First published in 1885 in an annual aimed at the Christmas market, the Robert Louis Stevenson story "Markheim" was an unlikely candidate for such a volume. True, the story is set on Christmas day, it opens with an ostensible quest for a last-minute present, and there is an encounter with the supernatural. But this is no pleasantly spine-tingling ghost story; rather it is a complex study of the problem of good and evil.

Stevenson had already tried his hand at the supernatural in stories exploiting the folktales of witchcraft, bogles, and warlocks he had heard as a child. "Markheim," collected in The Merry Men in 1887, reflects a different sector of his Scottish upbringing. The Calvinist preoccupation with the polarities of good and evil, free will and predestination, and the elect and the damned were art and part (in the Scots legal phrase) of the Scottish consciousness. Henley unerringly listed among his friend Louis's attributes "some-thing of the Shorter Catechist." The individual's struggle with conflicts of vice and virtue forms the very stuff of "Markheim" and of The Strange Case of Dr. Jekyll and Mr. Hyde. The latter is the more powerful foray into the territory of The Confessions of a Justified Sinner, but "Markheim" combines an equally original approach with a narrative treatment of remarkably close texture.

***

#### [Given problem 1]
Answer these questions from the passage on "Markheim":
(a) In what year was "Markheim" first published?
(b) In which collection was it gathered in 1887?
(c) On what day is the story set?
The records have no connection to the passage on "Markheim."

#### [Material provided]

***

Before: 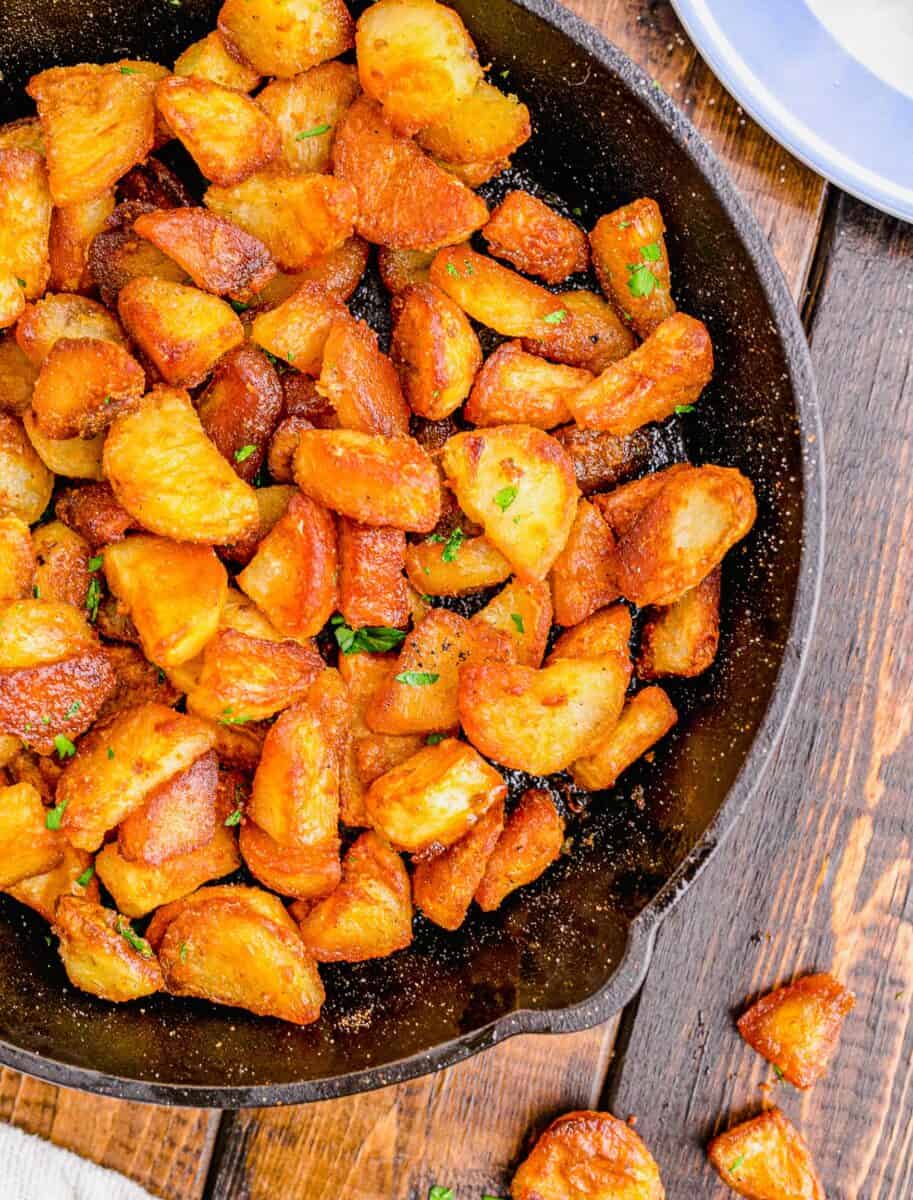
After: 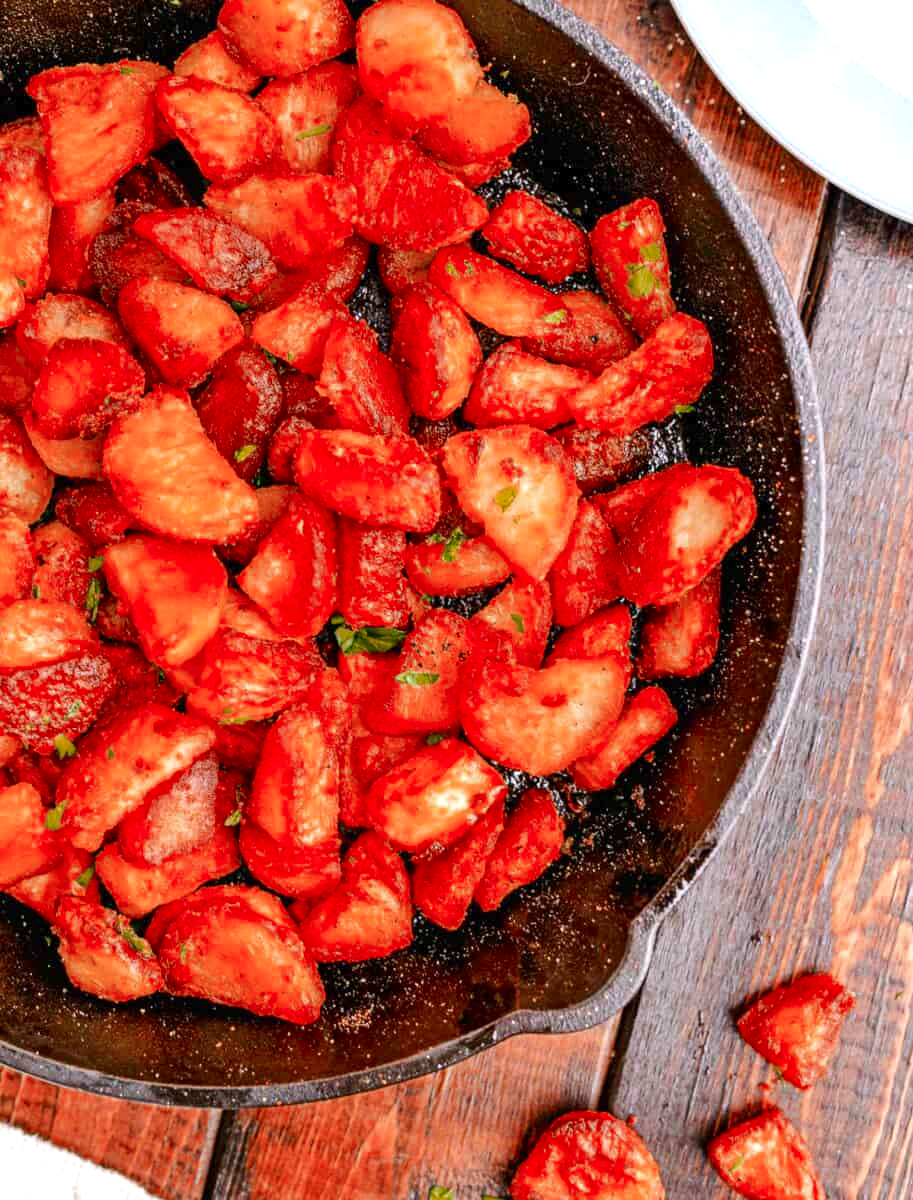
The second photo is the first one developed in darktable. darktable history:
color zones: curves: ch0 [(0, 0.299) (0.25, 0.383) (0.456, 0.352) (0.736, 0.571)]; ch1 [(0, 0.63) (0.151, 0.568) (0.254, 0.416) (0.47, 0.558) (0.732, 0.37) (0.909, 0.492)]; ch2 [(0.004, 0.604) (0.158, 0.443) (0.257, 0.403) (0.761, 0.468)]
exposure: black level correction 0.001, exposure 0.5 EV, compensate highlight preservation false
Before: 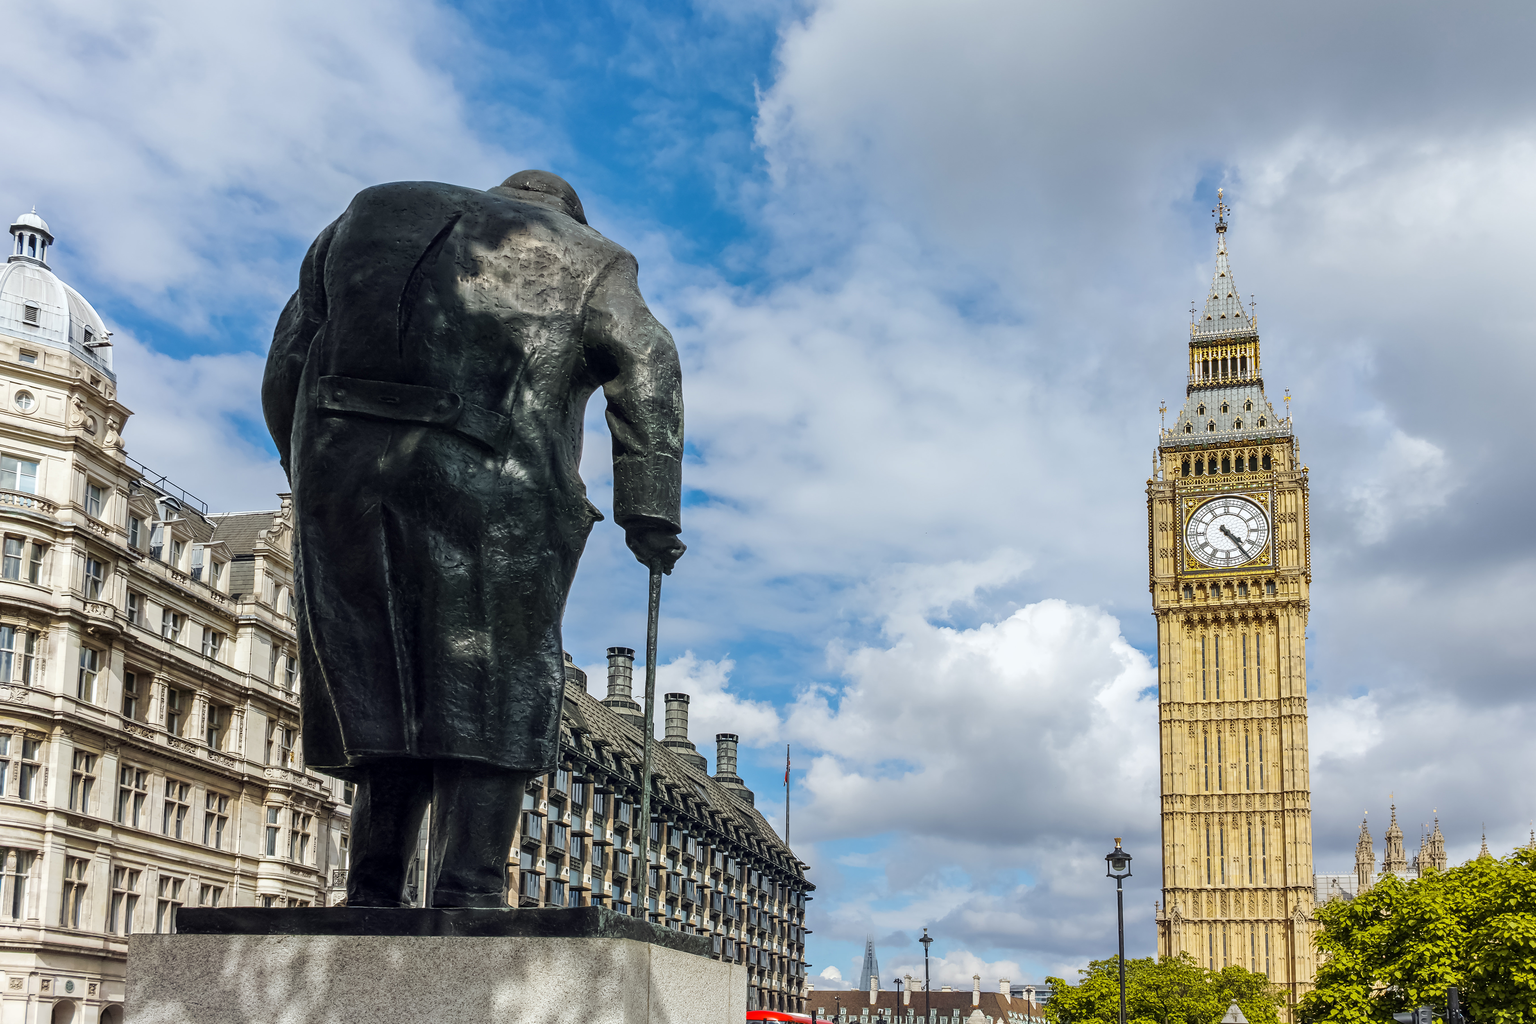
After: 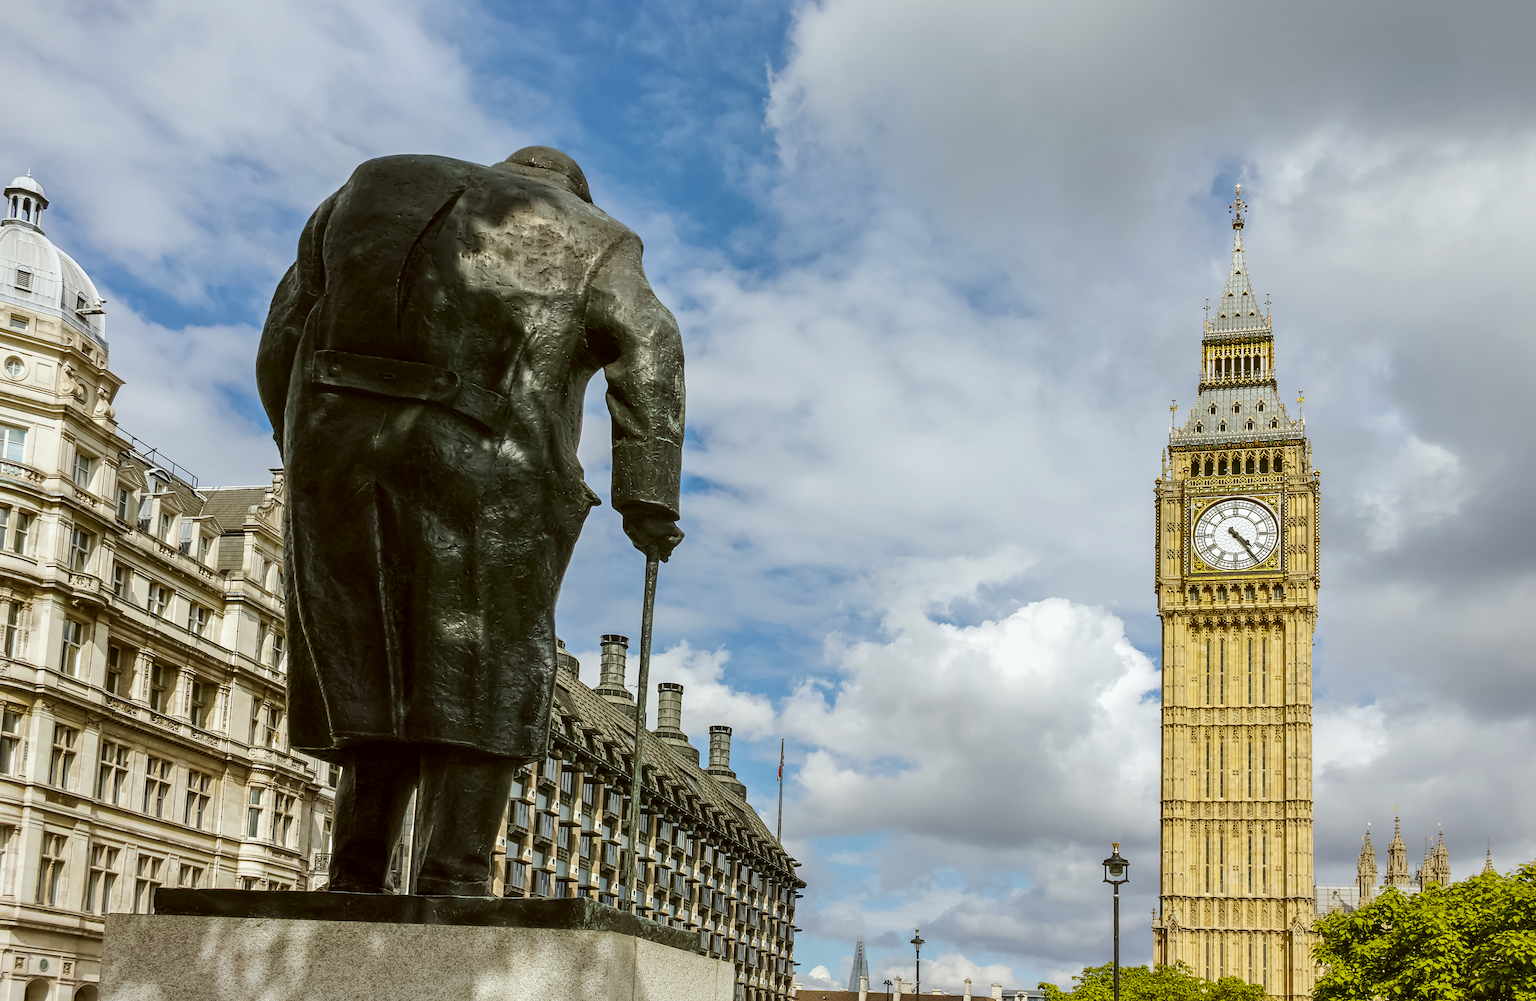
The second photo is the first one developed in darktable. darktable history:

***

#### [Given problem 2]
Retype the darktable records above line for line without any changes, and leave the pictures out.

#### [Full solution 1]
(a) 1885
(b) The Merry Men
(c) Christmas day

#### [Full solution 2]
Before: 
After: 
The second photo is the first one developed in darktable. darktable history:
color zones: curves: ch0 [(0, 0.299) (0.25, 0.383) (0.456, 0.352) (0.736, 0.571)]; ch1 [(0, 0.63) (0.151, 0.568) (0.254, 0.416) (0.47, 0.558) (0.732, 0.37) (0.909, 0.492)]; ch2 [(0.004, 0.604) (0.158, 0.443) (0.257, 0.403) (0.761, 0.468)]
exposure: black level correction 0.001, exposure 0.5 EV, compensate highlight preservation false
Before: 
After: 
The second photo is the first one developed in darktable. darktable history:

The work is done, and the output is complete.